In Curative protocol, results showed that TK administration decreases creatinine and BUN levels at both dose levels. The results were found statistically significant at a high dose of TK. Similarly, uric acid levels showed a reduction at both dose levels, but a significant reduction was observed at a low dose of TK. Total protein and serum electrolytes (sodium, potassium, chloride, and calcium) have not shown any significant changes. The estimation of KIM-1 in tissue homogenate indicated no significant changes in KIM-1 at both dose levels of TK.

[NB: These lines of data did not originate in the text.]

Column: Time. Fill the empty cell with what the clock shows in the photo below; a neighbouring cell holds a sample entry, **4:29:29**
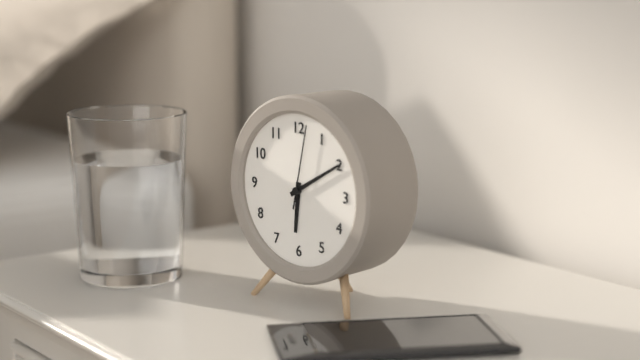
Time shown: **6:10:02**
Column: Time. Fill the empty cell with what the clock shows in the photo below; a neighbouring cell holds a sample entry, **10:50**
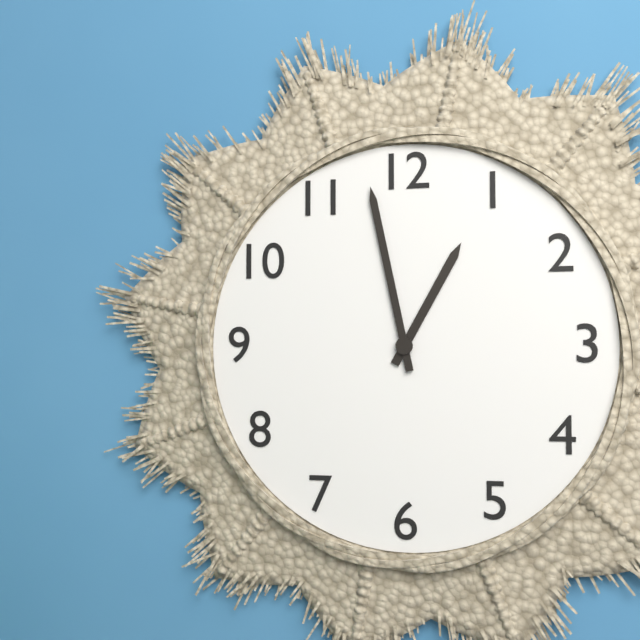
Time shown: **12:58**
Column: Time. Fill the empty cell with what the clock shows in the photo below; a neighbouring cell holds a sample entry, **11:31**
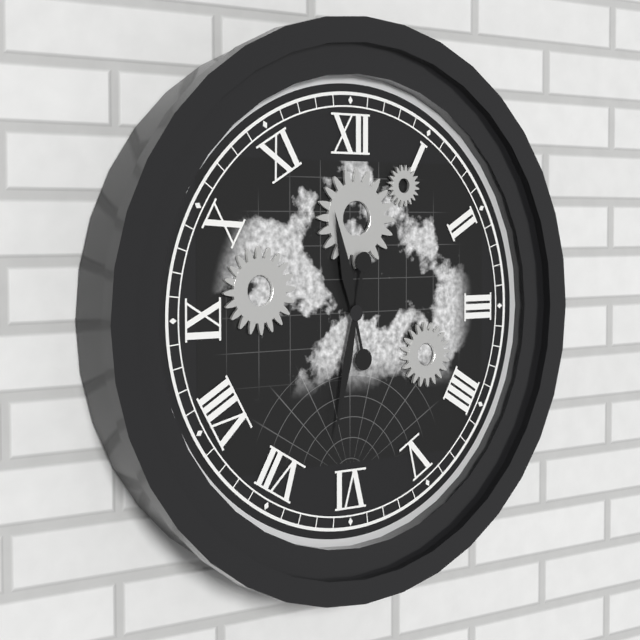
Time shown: **11:32**
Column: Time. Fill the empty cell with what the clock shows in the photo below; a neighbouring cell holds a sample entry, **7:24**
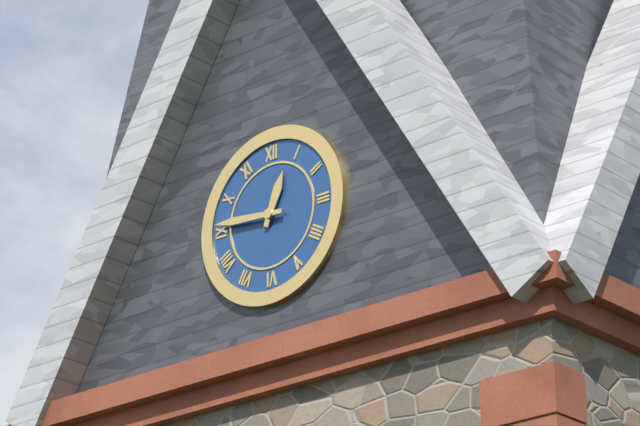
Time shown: **12:46**
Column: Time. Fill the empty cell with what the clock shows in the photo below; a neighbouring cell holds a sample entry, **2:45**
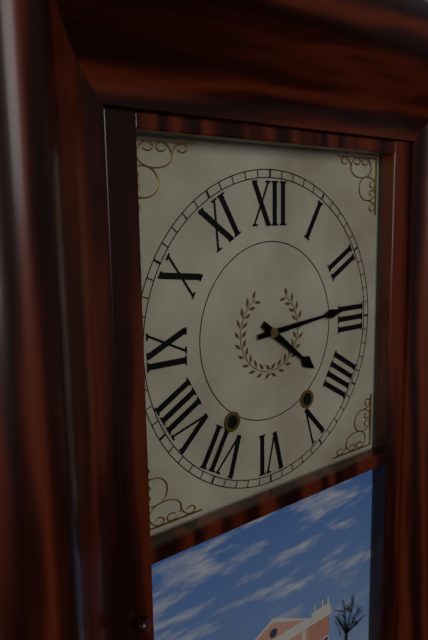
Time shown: **4:14**
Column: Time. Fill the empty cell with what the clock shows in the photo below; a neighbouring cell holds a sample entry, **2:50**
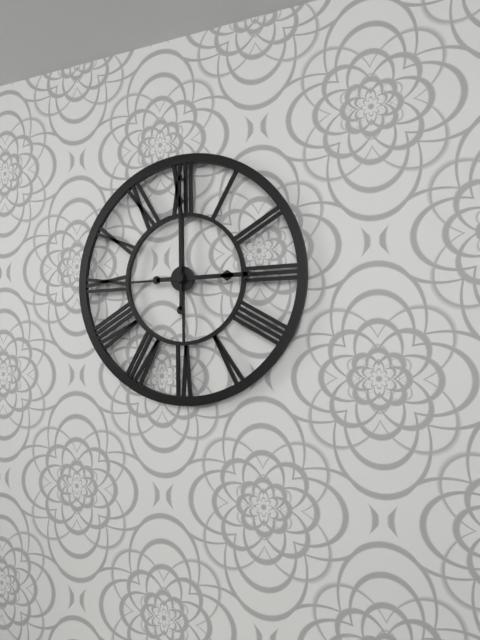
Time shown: **3:00**
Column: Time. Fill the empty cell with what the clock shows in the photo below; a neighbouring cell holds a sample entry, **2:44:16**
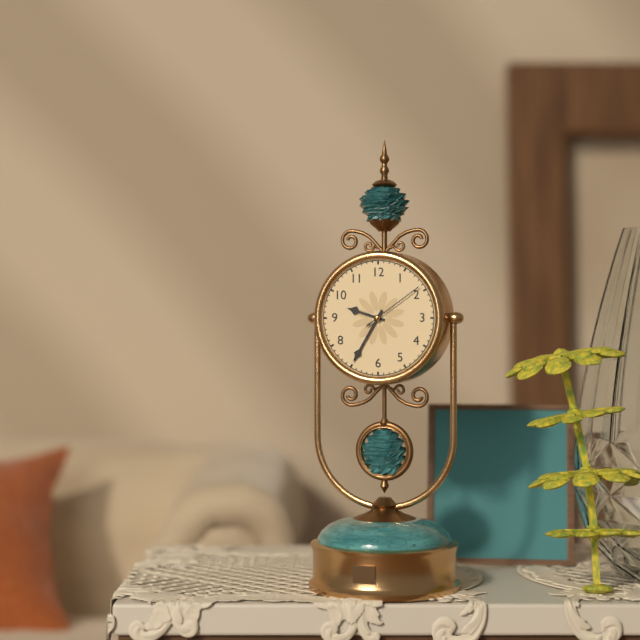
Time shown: **9:35:09**
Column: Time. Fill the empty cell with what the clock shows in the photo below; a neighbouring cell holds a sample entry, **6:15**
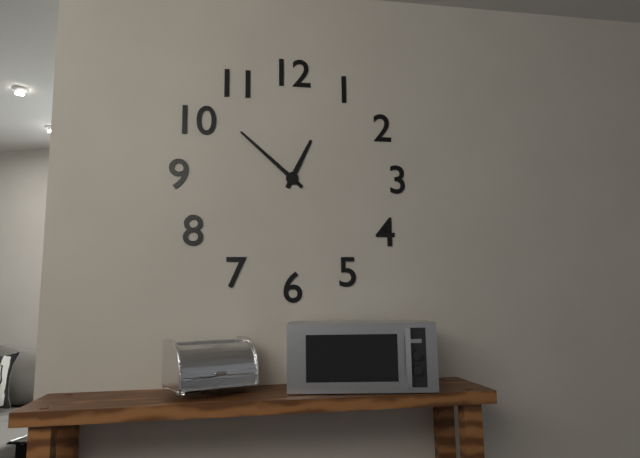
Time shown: **12:52**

TK showed a significant reduction of BUN in animals treated with TK at a high dose in the protective model. Similarly, there was a reduction in uric acid at both dose levels of TK but not found statistically significant. Total protein and serum electrolytes (Sodium, Potassium, Chloride, and Calcium) have not shown any significant changes. The estimation of KIM-1 in tissue homogenate showed a reduction at a low TK dose, while the KIM-1 level increases at a high dose of TK. The results indicated that TK showed slight protection about KIM-1 at a low dose, although results were not found statistically significant.

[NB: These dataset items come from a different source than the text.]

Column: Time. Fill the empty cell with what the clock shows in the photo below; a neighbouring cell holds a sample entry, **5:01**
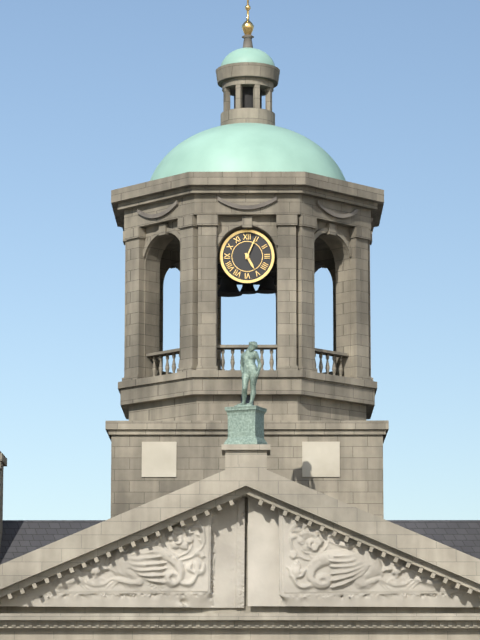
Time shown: **5:04**
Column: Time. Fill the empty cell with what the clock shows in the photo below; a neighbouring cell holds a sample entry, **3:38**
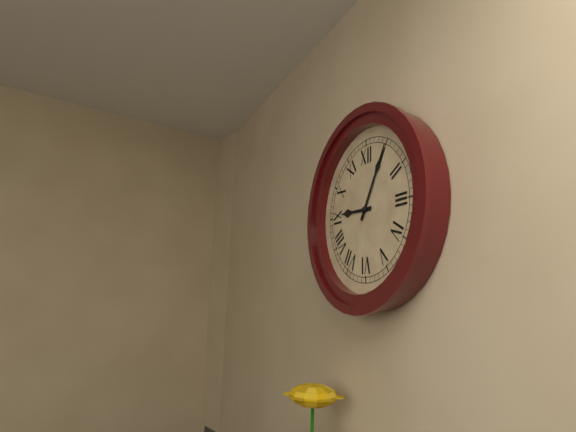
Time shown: **9:05**
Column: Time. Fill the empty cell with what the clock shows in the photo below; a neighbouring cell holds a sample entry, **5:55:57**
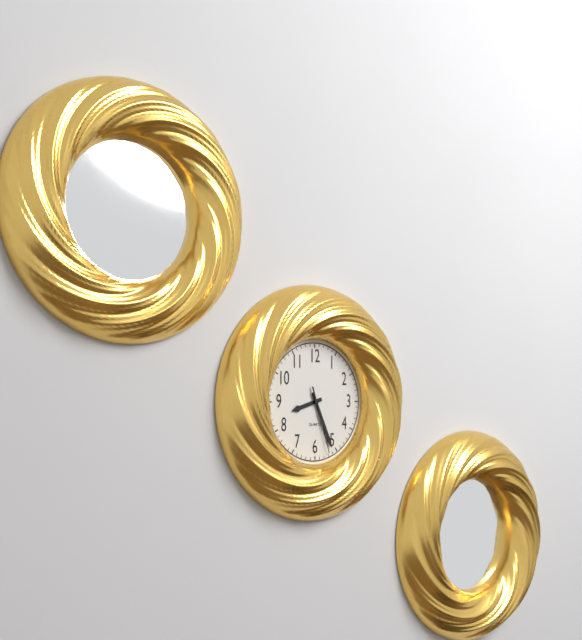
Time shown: **8:26:27**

Cisplatin induces alterations in kidney function, as mentioned in the literature. Proximal tubules of the kidneys absorb Cisplatin at a higher concentration than other tissues, due to the copper transporter 1 and the organic cation transporter [22,23]. Expression of inflammatory cytokines and chemokines like interleukin-1β, IL-18, CX3CL1, and IL3 increases due to cisplatin treatment in mice [24]. Cisplatin is extensively used in treating cancers, and its primary side-effect is nephrotoxicity in a dose-dependent manner [25]. Cisplatin accumulates in proximal convoluted tubules, promoting cellular damage by apoptosis, DNA damage, oxidative stress, and inflammation, etc. [26].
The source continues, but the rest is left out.